- _Recorded data_:
----------------
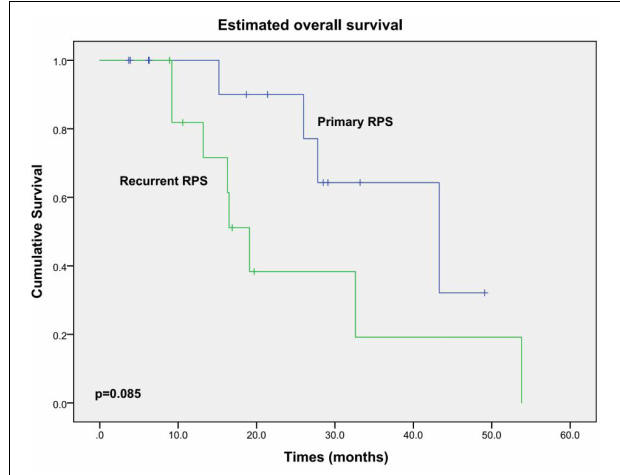
FIGURE 2 | Kaplan–Meier OS estimates for the patients underwent PD during RPS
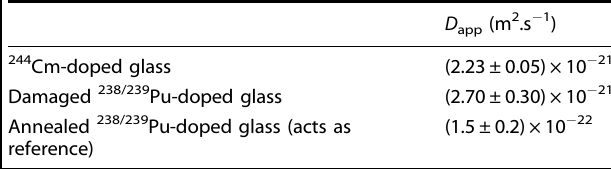
Table 2. Apparent diffusion coef fi cient ( D app ) calculated from the linear regression obtained by fi tting NL B versus √ t in Fig.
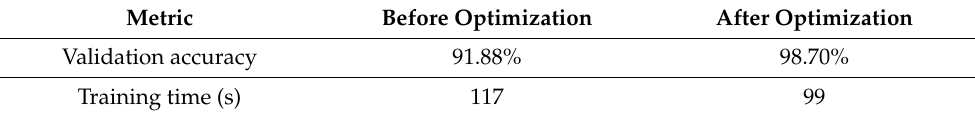
Table 6. Comparison between the performance of the scratched model before and after optimization. Metric Before Optimization After Optimization Validation accuracy 91.88% 98.70% Training time (s) 117 99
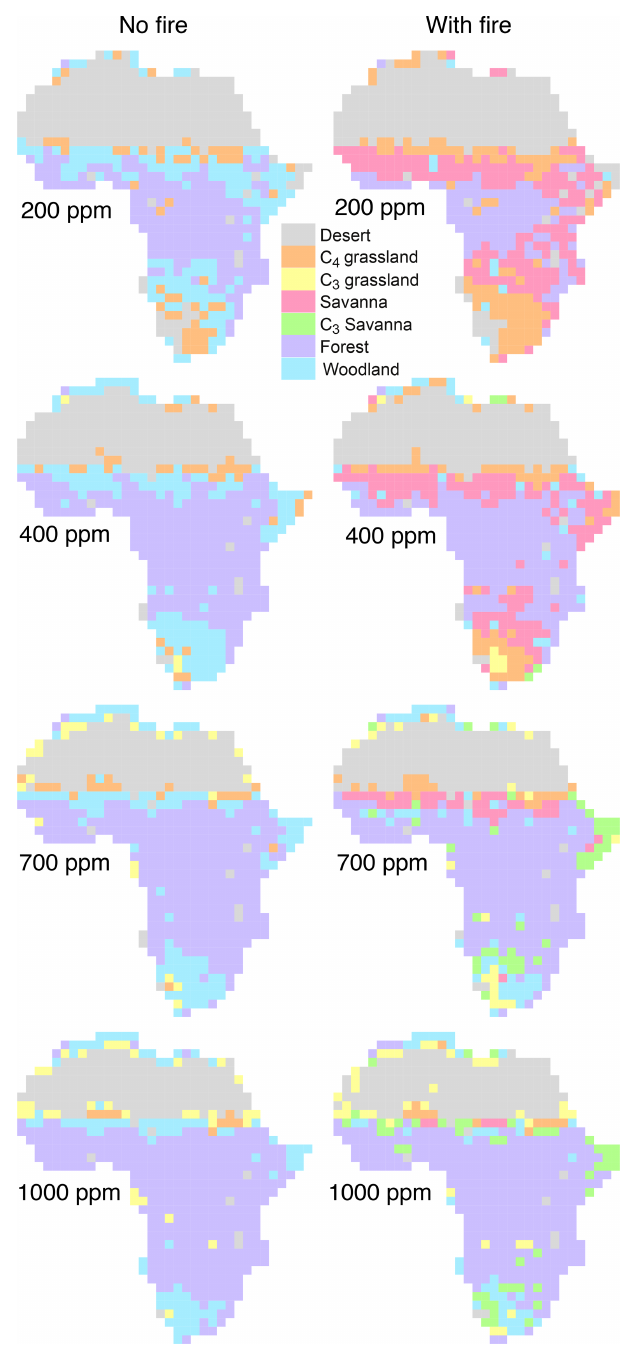
Figure 2. Biome distribution at different CO 2 mixing ratios and in the presence or absence of fire. Simulations were conducted until vegetation reached an equilibrium state under a constant CO 2 mix- ing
----------------
- _Problem details_: Could the lines above be copied out exactly, with no image carried over?

- _Answer to this task_:
FIGURE 2 | Kaplan–Meier OS estimates for the patients underwent PD during RPS
Table 2. Apparent diffusion coef fi cient ( D app ) calculated from the linear regression obtained by fi tting NL B versus √ t in Fig.
Table 6. Comparison between the performance of the scratched model before and after optimization. Metric Before Optimization After Optimization Validation accuracy 91.88% 98.70% Training time (s) 117 99
Figure 2. Biome distribution at different CO 2 mixing ratios and in the presence or absence of fire. Simulations were conducted until vegetation reached an equilibrium state under a constant CO 2 mix- ing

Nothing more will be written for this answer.